## What the task asks
Word for word, set down every record that appears below.
+===+
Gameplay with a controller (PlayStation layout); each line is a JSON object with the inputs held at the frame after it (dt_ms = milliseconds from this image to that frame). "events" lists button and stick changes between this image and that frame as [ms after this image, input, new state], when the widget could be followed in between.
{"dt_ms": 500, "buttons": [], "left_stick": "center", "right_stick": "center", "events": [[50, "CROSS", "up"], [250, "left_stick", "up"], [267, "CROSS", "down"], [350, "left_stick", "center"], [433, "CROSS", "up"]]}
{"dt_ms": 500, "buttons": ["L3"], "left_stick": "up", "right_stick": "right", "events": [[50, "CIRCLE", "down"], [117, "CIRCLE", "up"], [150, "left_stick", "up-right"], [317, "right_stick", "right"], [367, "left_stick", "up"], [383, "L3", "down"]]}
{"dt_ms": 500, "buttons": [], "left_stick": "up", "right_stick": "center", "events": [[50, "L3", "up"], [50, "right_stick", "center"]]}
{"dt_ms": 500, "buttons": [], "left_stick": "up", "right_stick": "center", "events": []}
+===+
## Response to the exercise
Gameplay with a controller (PlayStation layout); each line is a JSON object with the inputs held at the frame after it (dt_ms = milliseconds from this image to that frame). "events" lists button and stick changes between this image and that frame as [ms after this image, input, new state], when the widget could be followed in between.
{"dt_ms": 500, "buttons": [], "left_stick": "center", "right_stick": "center", "events": [[50, "CROSS", "up"], [250, "left_stick", "up"], [267, "CROSS", "down"], [350, "left_stick", "center"], [433, "CROSS", "up"]]}
{"dt_ms": 500, "buttons": ["L3"], "left_stick": "up", "right_stick": "right", "events": [[50, "CIRCLE", "down"], [117, "CIRCLE", "up"], [150, "left_stick", "up-right"], [317, "right_stick", "right"], [367, "left_stick", "up"], [383, "L3", "down"]]}
{"dt_ms": 500, "buttons": [], "left_stick": "up", "right_stick": "center", "events": [[50, "L3", "up"], [50, "right_stick", "center"]]}
{"dt_ms": 500, "buttons": [], "left_stick": "up", "right_stick": "center", "events": []}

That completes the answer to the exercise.